La Commission de l’UA a refusé le mémorandum sur la crise post-électorale. © D.R.

 

En séjour à Abidjan du 22 au 25 novembre, la délégation de la Coalition pour la nouvelle République (CNR), conduite par Jean Ping, a regagné Libreville. Ce séjour s’inscrit «dans le cadre du processus de mobilisation de la communauté internationale, en vue de rétablir la vérité des résultats du scrutin du 27 août 2016»,

Jean Ping, qu’accompagnaient Zacharie Myboto, président de l’Union nationale (UN) et Dijob Divungui Di Dinge, président de l’Alliance démocratique et républicaine (ADERE) envisageait remettre un mémorandum sur la crise post-électorale au Gabon aux Chefs d’Etat devant prendre part à la rencontre de haut niveau au cours du sommet Afrique-Union européenne (UE), prévu du 29 au 30 novembre 2017 en Côte d’Ivoire.
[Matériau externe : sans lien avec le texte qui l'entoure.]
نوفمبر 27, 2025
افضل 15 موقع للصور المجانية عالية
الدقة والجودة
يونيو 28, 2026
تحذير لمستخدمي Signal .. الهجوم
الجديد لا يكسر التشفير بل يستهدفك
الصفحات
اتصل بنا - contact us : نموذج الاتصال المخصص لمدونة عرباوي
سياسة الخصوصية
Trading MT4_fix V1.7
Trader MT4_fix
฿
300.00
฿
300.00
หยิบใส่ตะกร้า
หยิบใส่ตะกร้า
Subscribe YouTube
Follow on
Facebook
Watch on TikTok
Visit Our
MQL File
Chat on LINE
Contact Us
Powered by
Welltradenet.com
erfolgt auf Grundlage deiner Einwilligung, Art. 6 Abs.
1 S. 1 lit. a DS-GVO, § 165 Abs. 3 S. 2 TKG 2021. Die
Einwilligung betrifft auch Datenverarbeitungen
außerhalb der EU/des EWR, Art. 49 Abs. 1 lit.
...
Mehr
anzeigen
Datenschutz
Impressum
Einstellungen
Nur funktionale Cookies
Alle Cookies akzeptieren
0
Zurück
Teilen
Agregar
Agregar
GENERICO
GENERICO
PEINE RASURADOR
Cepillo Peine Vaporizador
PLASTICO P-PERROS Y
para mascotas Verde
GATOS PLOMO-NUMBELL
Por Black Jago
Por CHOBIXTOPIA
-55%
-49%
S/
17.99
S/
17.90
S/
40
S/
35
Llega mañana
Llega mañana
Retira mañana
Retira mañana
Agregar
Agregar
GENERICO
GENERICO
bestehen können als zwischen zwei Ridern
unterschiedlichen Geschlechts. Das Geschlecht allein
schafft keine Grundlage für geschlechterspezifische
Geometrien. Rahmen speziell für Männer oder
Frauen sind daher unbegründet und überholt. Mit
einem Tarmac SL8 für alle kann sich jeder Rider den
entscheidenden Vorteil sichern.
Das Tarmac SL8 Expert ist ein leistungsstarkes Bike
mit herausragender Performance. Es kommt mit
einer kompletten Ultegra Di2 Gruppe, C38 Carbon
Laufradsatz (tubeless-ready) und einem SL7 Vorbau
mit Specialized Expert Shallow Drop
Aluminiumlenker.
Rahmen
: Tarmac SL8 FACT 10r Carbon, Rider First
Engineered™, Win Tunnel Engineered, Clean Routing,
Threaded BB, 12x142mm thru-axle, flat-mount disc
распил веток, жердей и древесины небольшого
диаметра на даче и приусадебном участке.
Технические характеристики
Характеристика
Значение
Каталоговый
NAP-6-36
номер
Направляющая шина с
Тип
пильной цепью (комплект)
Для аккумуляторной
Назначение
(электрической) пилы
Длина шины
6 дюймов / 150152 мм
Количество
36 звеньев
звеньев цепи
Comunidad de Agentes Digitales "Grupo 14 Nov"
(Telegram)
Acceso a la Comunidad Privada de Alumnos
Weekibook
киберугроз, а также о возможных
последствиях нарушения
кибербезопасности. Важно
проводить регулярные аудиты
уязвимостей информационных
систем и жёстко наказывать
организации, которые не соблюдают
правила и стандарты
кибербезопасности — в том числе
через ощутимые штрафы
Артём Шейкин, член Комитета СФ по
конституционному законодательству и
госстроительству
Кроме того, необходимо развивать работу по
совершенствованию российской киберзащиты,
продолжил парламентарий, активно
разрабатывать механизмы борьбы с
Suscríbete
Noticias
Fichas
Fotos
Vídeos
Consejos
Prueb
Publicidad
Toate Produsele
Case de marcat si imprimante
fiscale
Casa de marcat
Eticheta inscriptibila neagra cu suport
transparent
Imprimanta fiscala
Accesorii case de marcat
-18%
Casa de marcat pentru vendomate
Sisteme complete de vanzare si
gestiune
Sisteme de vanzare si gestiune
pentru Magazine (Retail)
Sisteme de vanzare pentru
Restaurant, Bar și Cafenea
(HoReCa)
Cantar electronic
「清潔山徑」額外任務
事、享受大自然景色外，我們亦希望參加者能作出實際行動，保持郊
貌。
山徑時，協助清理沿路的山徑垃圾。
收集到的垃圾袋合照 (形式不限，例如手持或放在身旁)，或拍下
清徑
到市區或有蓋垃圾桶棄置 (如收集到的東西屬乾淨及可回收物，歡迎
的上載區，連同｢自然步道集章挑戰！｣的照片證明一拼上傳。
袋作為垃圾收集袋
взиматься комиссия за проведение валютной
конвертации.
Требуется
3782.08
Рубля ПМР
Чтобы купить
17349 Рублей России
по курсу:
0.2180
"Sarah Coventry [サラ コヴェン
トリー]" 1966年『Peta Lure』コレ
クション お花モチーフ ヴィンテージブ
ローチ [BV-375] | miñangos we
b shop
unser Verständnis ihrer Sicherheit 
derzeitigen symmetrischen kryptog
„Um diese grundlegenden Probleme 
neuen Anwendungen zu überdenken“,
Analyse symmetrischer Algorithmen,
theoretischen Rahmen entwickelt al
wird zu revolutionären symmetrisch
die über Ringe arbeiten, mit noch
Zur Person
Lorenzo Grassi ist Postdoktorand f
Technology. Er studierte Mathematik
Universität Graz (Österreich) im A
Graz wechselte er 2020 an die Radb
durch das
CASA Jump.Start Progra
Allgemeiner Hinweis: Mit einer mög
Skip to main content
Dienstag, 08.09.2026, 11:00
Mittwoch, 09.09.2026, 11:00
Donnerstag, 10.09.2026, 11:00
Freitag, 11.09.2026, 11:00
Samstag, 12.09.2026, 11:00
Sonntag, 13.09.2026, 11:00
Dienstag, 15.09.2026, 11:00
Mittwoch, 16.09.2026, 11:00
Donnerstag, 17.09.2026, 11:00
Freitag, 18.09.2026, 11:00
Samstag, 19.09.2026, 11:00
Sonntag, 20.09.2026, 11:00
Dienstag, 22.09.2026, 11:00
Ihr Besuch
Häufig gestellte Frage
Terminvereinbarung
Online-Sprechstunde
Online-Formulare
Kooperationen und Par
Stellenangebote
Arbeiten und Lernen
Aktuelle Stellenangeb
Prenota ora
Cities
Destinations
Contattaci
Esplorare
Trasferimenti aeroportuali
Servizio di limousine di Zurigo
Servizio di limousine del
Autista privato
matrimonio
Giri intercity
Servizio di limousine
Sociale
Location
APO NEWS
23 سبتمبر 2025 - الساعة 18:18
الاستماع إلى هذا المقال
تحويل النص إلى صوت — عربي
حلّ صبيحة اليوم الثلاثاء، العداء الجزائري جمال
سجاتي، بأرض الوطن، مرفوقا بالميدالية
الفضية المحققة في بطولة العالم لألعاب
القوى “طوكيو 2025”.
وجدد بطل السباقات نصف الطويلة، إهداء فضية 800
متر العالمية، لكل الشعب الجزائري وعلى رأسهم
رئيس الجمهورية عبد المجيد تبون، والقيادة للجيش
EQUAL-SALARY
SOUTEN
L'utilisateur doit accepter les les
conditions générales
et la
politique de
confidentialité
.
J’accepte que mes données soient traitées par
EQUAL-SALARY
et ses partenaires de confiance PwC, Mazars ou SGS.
«Apres avoir consulté la présidence de la Commission de l’Union africaine (UA), ses représentants n’ont pas souhaité recevoir le Mémorandum que la délégation devait leur remettre, à l’adresse des Chefs d’Etat», indique un communiqué de la CNR, qui note que le mémorandum a été déposé auprès de l’UE qui a pris le soin de se rapprocher de la présidence de la Commission de l’UA, laquelle a refusé de le réceptionner.

Après le refus essuyé d’inscrire le cas de la crise gabonaise lors du sommet Afrique-UE d’Addis-Abeba de juillet dernier, l’occasion était bonne pour que ce cas soit traité au cours du sommet d’Abidjan. La résolution de l’UE du 14 septembre avait, en effet, demandé que cette question figure dans les sujets à débattre au cours du sommet d’Abidjan.

Un coup d’épée dans l’eau ? Certainement pas, car Jean Ping n’a jamais cessé de clamer que «l’alternance est d’abord l’affaire des Gabonais».

Pour l’ancien président de la Commission de l’UA, le peuple gabonais est interpellé au premier chef pour faire triompher l’alternance. Dans une tournée entreprise en juillet dernier à travers l’Europe, Jean Ping avait sollicité l’implication de la Communauté internationale afin «d’assurer une passation pacifique du pouvoir, en vue de la nécessaire réconciliation nationale».